Fux’s 2001 series “The Horizonte” is reminiscent in its formality of the 1980s “Seascapes” series done by Japanese photographer and architect Hiroshi Sugimoto, in which Sugimoto bifurcated the landscape images exactly in half by the horizon line. At the beginning of September 2001, Fux travelled across the North Sea on board a Ukrainian training sailboat. For this series, he celebrated the beauty of the horizon as an interaction between sea, clouds and light. The images of “The Horizonte” series were seen by the critics as an expression of calm and innocence. For his 2010 series “Kerberos and Chimaira”, Fux staged his motifs in a wind tunnel at Berlin-Adlershot.
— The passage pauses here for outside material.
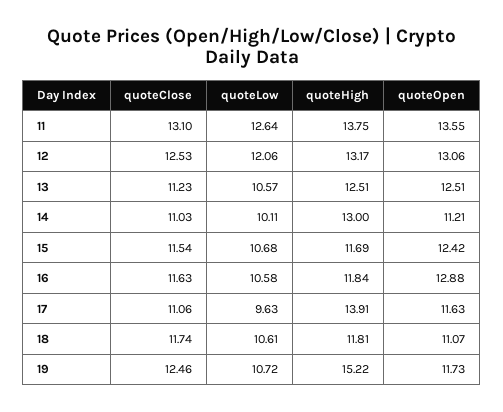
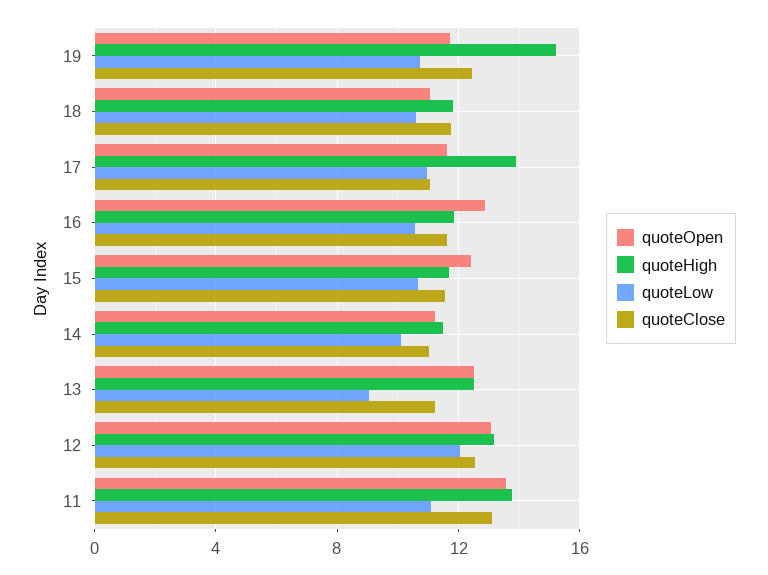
quoteLow, 11: 12.64 -> 11
quoteLow, 13: 10.57 -> 9
quoteHigh, 14: 13 -> 11.5
quoteLow, 17: 9.63 -> 11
Using the strict compositions of expressionism and the aesthetic codes of the latex and fetish scene, his series examined  a dangerous and often not considered proximity between the erotic picture codes of fetishism and the aesthetics of National Socialism.

For his 2016 exhibition “Shame and Beauty”,  Andreas Fux opposed new portraits with a selection of older works, a combination which showed the development of his oeuvre over the years. His new work preserved the almost tender and respectful handling of his subjects found in his early works. The photographic sessions in which he bathed his models in soft light took an entire night, were meticulously planned, and took place in a highly sensitized atmosphere. This Berlin show contextualized the discussion on governmental and social repression and persecution; the works in this show had previously been exhibited by Fux in Moscow in September of 2015 under rather adverse conditions.

Andreas Fux has had solo exhibitions in Germany and abroad, including the Widmer and Theodoris Gallery in Zurich, the Photo Festival in New York, the Esther Woerdehoff Gallery in Paris and the Pasinger Fabrik Gallery in Munich.